▶ **INPUT DATA**:
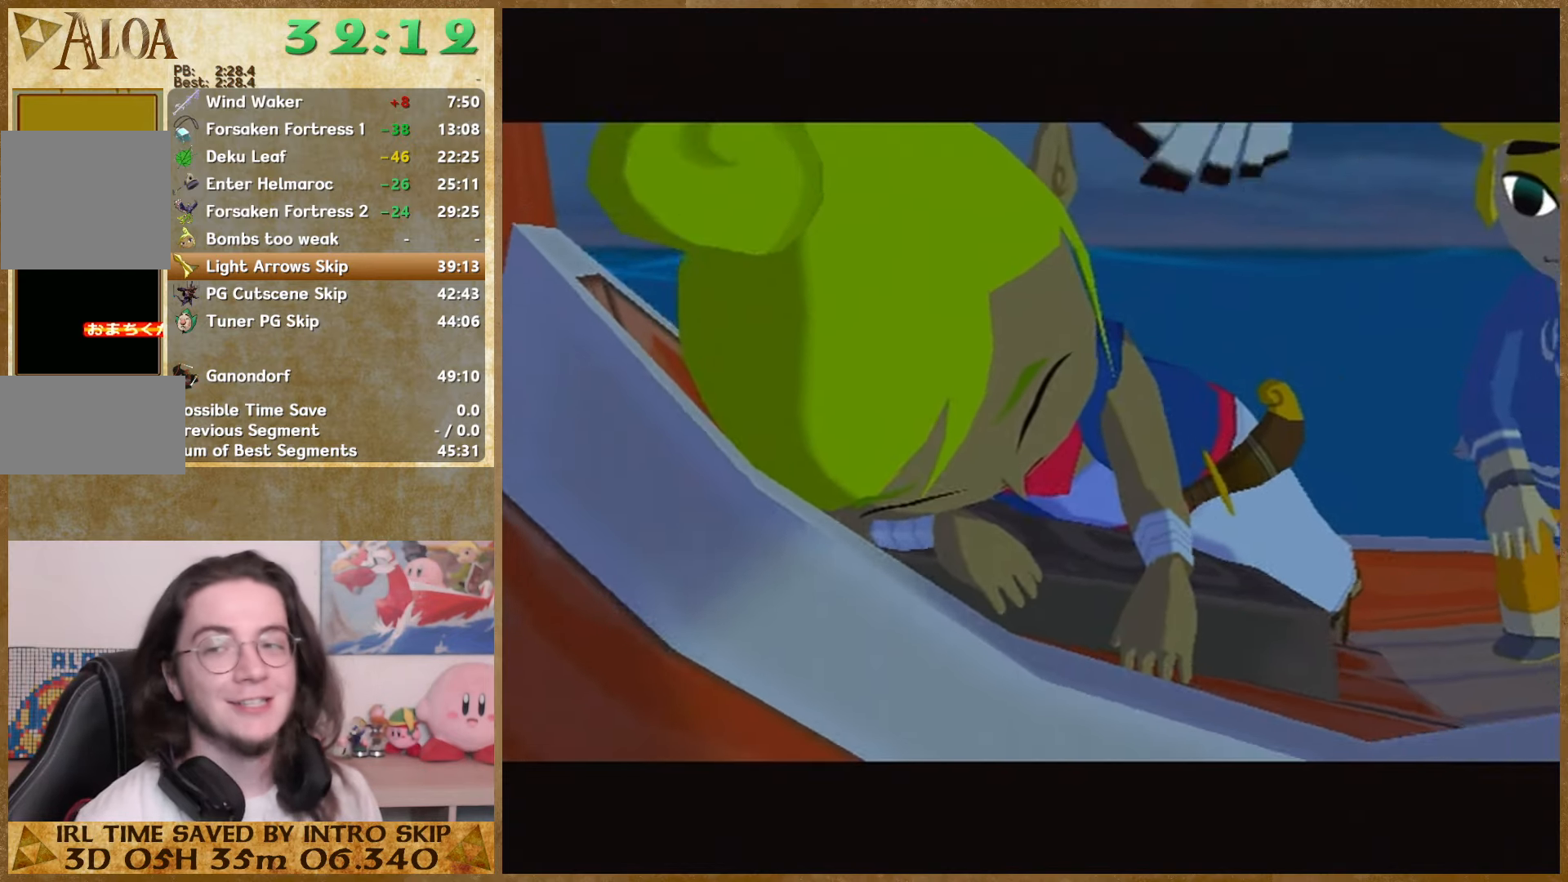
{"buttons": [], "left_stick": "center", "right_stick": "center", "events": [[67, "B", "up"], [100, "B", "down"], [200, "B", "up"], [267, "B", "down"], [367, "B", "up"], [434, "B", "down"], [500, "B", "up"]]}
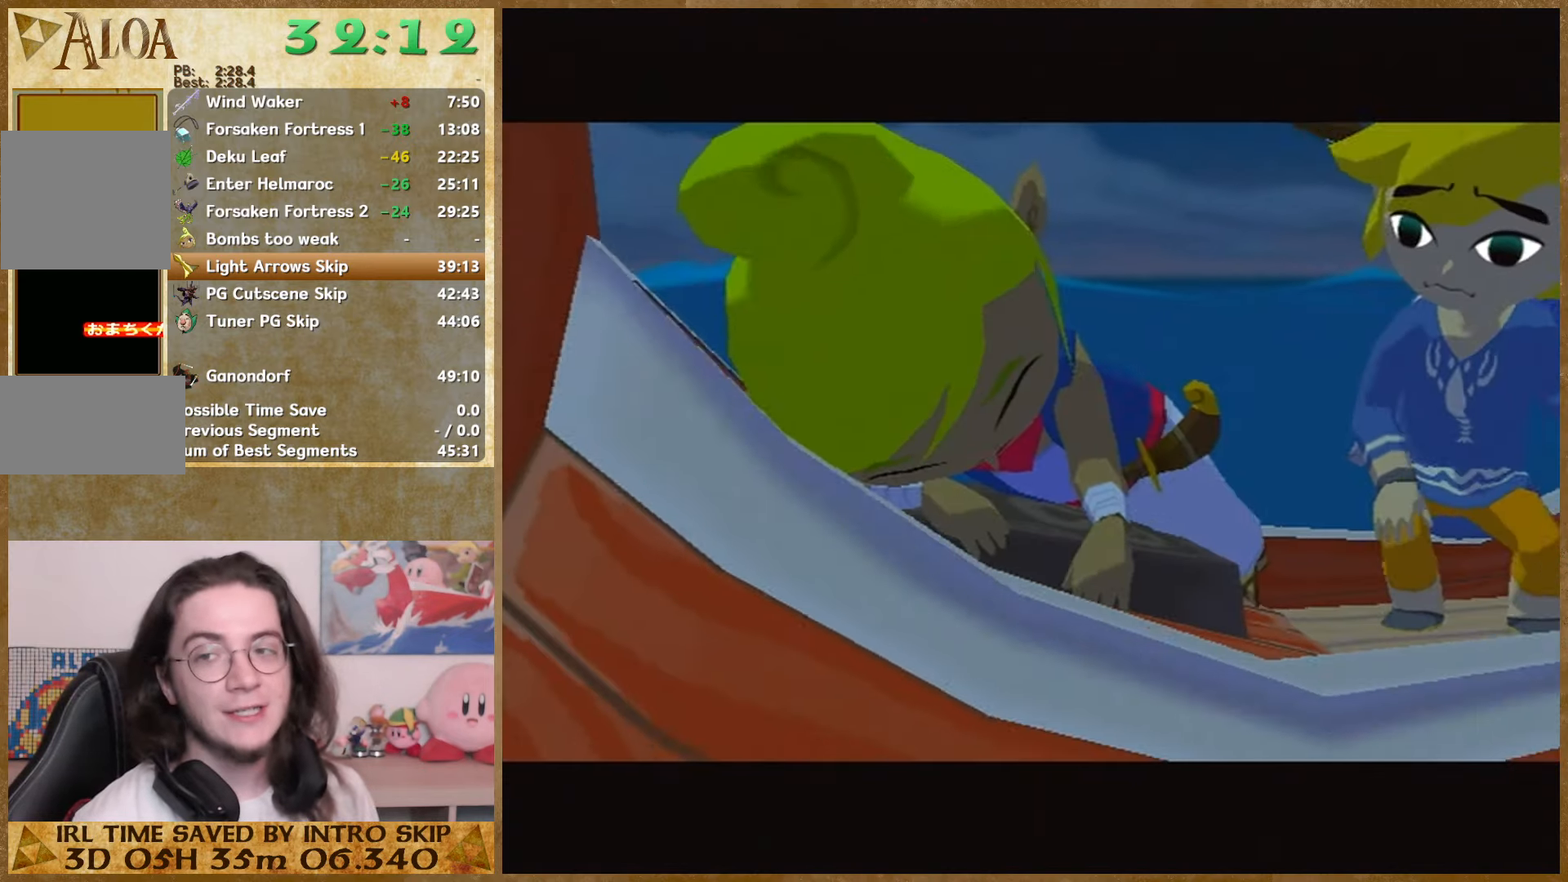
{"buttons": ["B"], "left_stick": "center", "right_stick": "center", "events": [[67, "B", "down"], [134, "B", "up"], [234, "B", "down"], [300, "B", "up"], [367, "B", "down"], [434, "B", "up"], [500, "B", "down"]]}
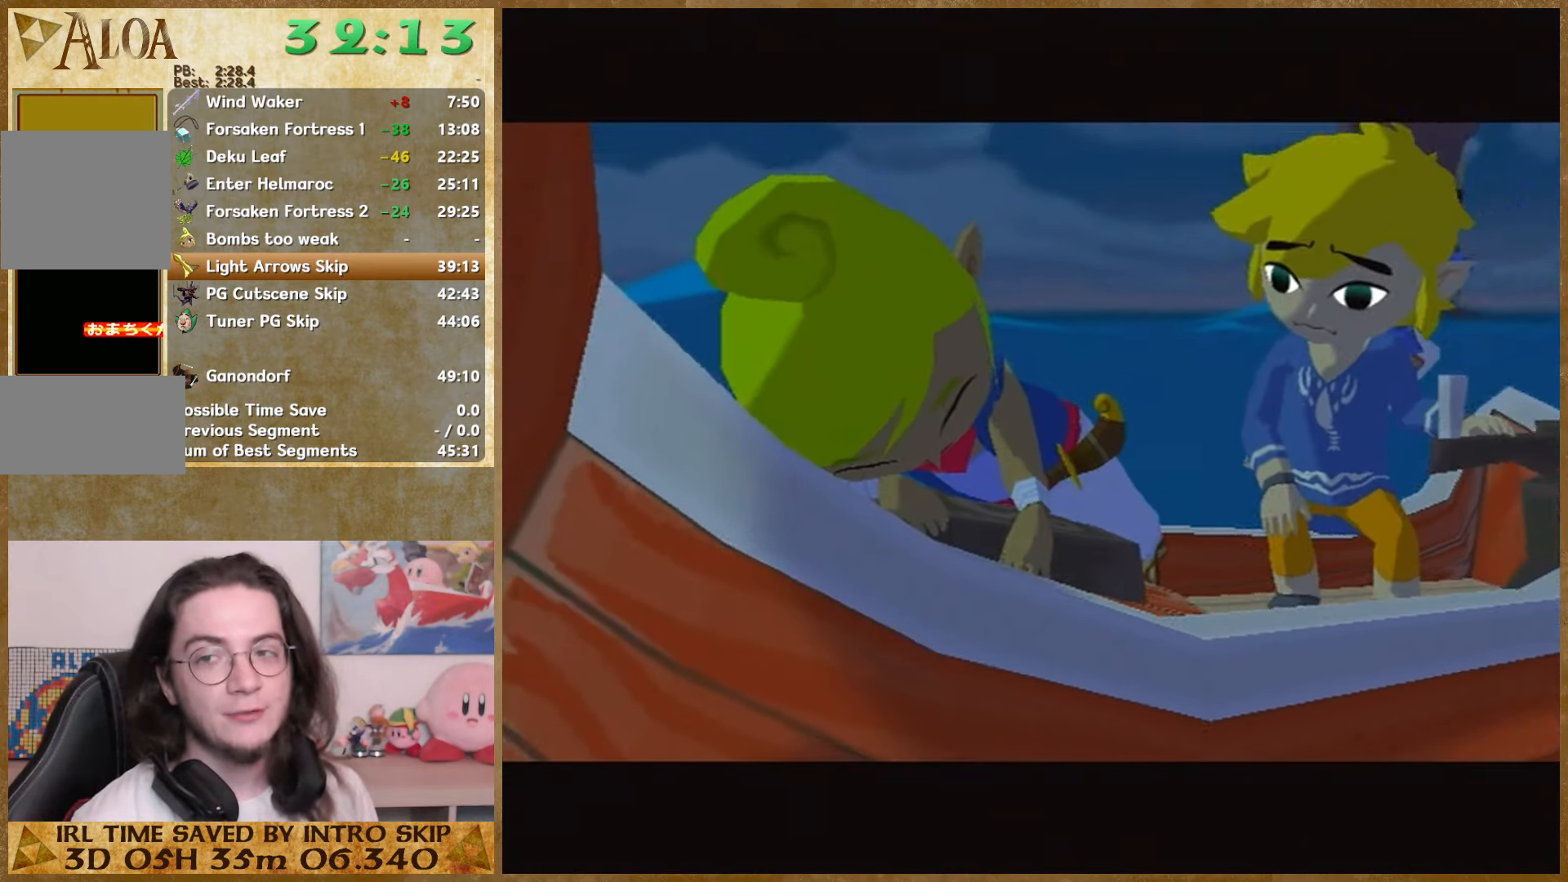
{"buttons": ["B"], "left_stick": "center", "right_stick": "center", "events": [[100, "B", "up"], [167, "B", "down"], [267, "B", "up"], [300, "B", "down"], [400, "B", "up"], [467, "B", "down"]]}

▶ **WORK REQUEST**: Exclude all images and retype the data precisely.

▶ **YOUR RESPONSE**:
{"buttons": [], "left_stick": "center", "right_stick": "center", "events": [[67, "B", "up"], [100, "B", "down"], [200, "B", "up"], [267, "B", "down"], [367, "B", "up"], [434, "B", "down"], [500, "B", "up"]]}
{"buttons": ["B"], "left_stick": "center", "right_stick": "center", "events": [[67, "B", "down"], [134, "B", "up"], [234, "B", "down"], [300, "B", "up"], [367, "B", "down"], [434, "B", "up"], [500, "B", "down"]]}
{"buttons": ["B"], "left_stick": "center", "right_stick": "center", "events": [[100, "B", "up"], [167, "B", "down"], [267, "B", "up"], [300, "B", "down"], [400, "B", "up"], [467, "B", "down"]]}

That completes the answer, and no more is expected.